The practice is so common now it's even been given a name. Sherlocking, a reference to a 1990s search app for Mac that borrowed features from a third party app known as Watson. Now when Apple launches a new feature that was before the domain of a third party app, it is said to have Sherlocked the app. In earlier years, Sherlocking apps made some sense. After all, did the iPhone's flashlight really need to be a third party offering or would it be better as a built-in function.

Plus Apple has been able to launch features that have made its software better adapted to consumers once and needs by looking at what's popular among the third party developer community. Of course, this practice also raises the question as to whether Apple is leveraging proprietary data to make its determinations about what to build next and whether the apps it competes with are being offered in even playing field.

For example, before Apple launched its own parental control system, it shut down many third party apps that had built businesses in this space by saying their solutions were now non-compliant with its rules and policies. The apps weren't offered access to a developer API for managing Apple's built-in parental controls for years, prompting in antitrust investigation.

In more recent years, Apple has Sherlocked third parties with launches of features like continuity camera, medication tracking, sleep tracking and mood tracking as well as apps like Freeform and Journal. This year, it turned its attention to password managers, call recording and transcription apps, those for making custom emoji, AI-powered writing tools and math helpers, trail apps and more.

In an analysis of third party apps that generated more than a thousand downloads per year, app figures discovered several genres that had found themselves in Apple's Crosshairs in 2024. In terms of worldwide gross revenue, those categories have generated significant income over the past 12 months, with the trail app category making the most at $307 million per year led by market leader and 2023 Apple app of the year, all trails.

Grammar helper apps like Grammarly and others also generated $35.7 million while math helpers and password managers earn $23.4 million and $20.3 million respectively, apps for making custom emoji generated $7 million, too.

These trail apps accounted for the vast majority of potentially Sherlocked revenue or 78% noted app figures as well as 40% of downloads of Sherlocked apps.
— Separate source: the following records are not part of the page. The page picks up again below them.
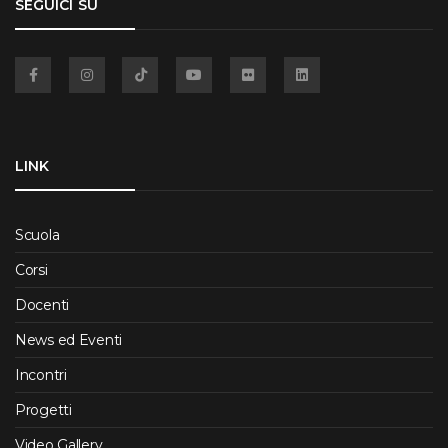
SEGUICI SU
Facebook
Instagram
TikTok
YouTube
Flickr
Linkedin
LINK
Scuola
Corsi
Docenti
News ed Eventi
Incontri
Progetti
Video Gallery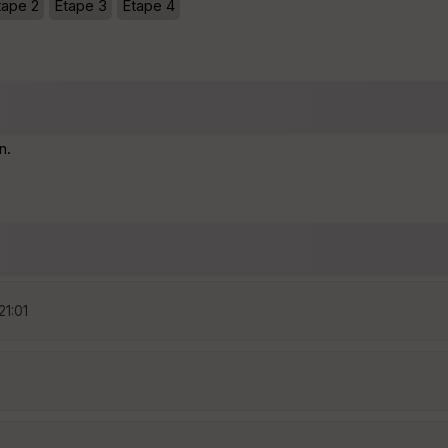
tape 2
Etape 3
Etape 4
n.
21:01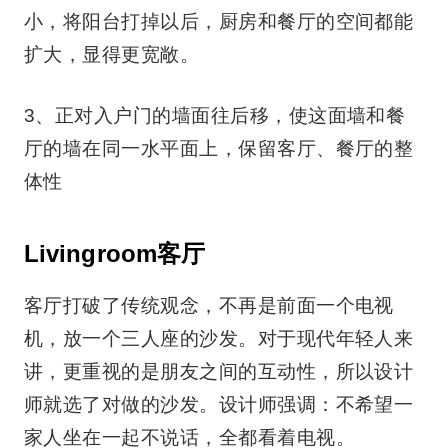
小，将阳台打掉以后，厨房和餐厅的空间都能
扩大，显得更宽敞。
3、正对入户门的墙面往后移，使这面墙和餐
厅的墙在同一水平面上，保留客厅、餐厅的整
体性
Livingroom客厅
客厅打破了传统观念，不再是前面一个电视
机，放一个三人座的沙发。对于现代年轻人来
讲，更重视的是朋友之间的互动性，所以设计
师就选了对做的沙发。设计师强调：不希望一
家人坐在一起不说话，全都看着电视。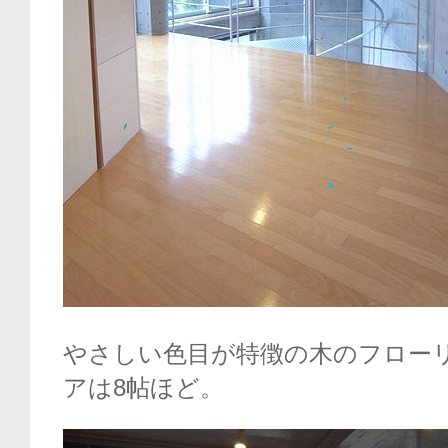
やさしい色目が特徴の木のフロー
アは8帖ほど。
In May 2024, they accounted for an estimated $28.8 million in gross consumer spending and 2.5 million downloads to give you an idea of scale. Many of these app categories were growing quickly with math solvers having seen revenue growth of 43% year over year followed by grammar helpers, up 40% password managers, up 38% and trail apps up 28%.
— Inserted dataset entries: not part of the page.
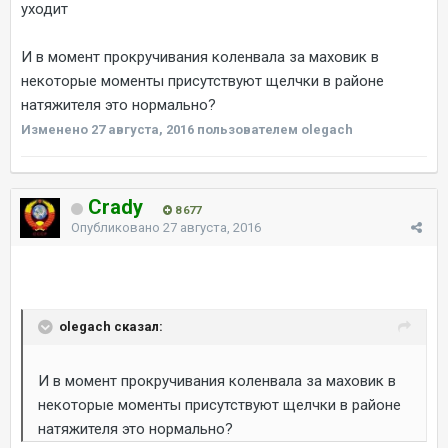
уходит
И в момент прокручивания коленвала за маховик в
некоторые моменты присутствуют щелчки в районе
натяжителя это нормально?
Изменено
27 августа, 2016
пользователем olegach
Crady
8 677
Опубликовано
27 августа, 2016
olegach сказал:
И в момент прокручивания коленвала за маховик в
некоторые моменты присутствуют щелчки в районе
натяжителя это нормально?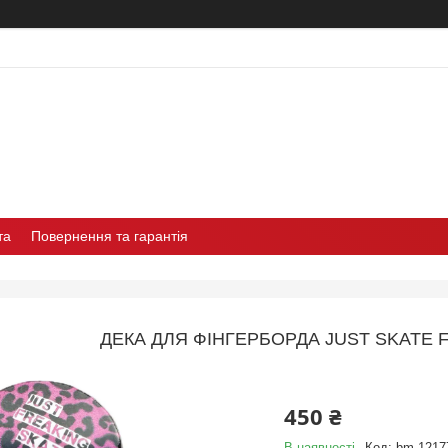
та
Повернення та гарантія
ДЕКА ДЛЯ ФІНГЕРБОРДА JUST SKATE 
450 ₴
В наявності
Код:
bm-1217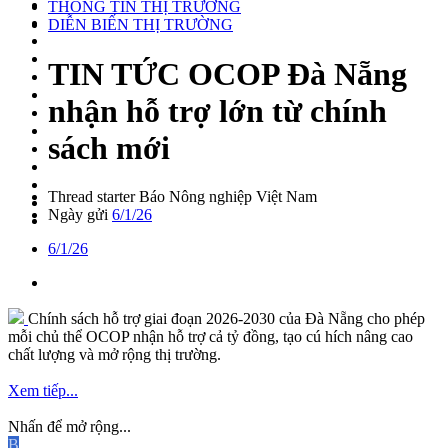
THÔNG TIN THỊ TRƯỜNG
DIỄN BIẾN THỊ TRƯỜNG
TIN TỨC
OCOP Đà Nẵng
nhận hỗ trợ lớn từ chính
sách mới
Thread starter
Báo Nông nghiệp Việt Nam
Ngày gửi
6/1/26
6/1/26
Chính sách hỗ trợ giai đoạn 2026-2030 của Đà Nẵng cho phép
mỗi chủ thể OCOP nhận hỗ trợ cả tỷ đồng, tạo cú hích nâng cao
chất lượng và mở rộng thị trường.
Xem tiếp...
Nhấn để mở rộng...
B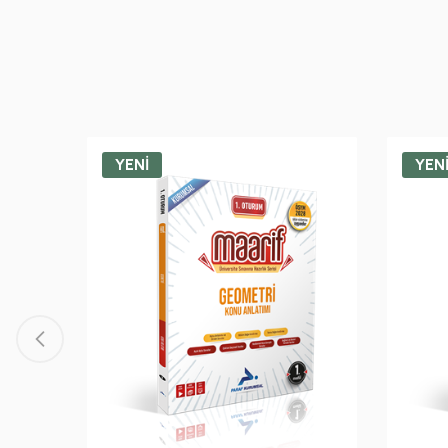
YENİ
YEN
Bankası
Emoji making apps however were seeing declines of negative 17% year over year. Although these apps certainly have dedicated user bases that may not immediately choose to switch to a first party offering, Apple's ability to offer similar functionality built in could be detrimental to their potential growth. Casual users may be satisfied by Apple's good enough solutions and won't seek out alternatives.

There is nothing like international tournaments in the summer, flip-ball on all day long while I work. Come on, England. Talk to you tomorrow.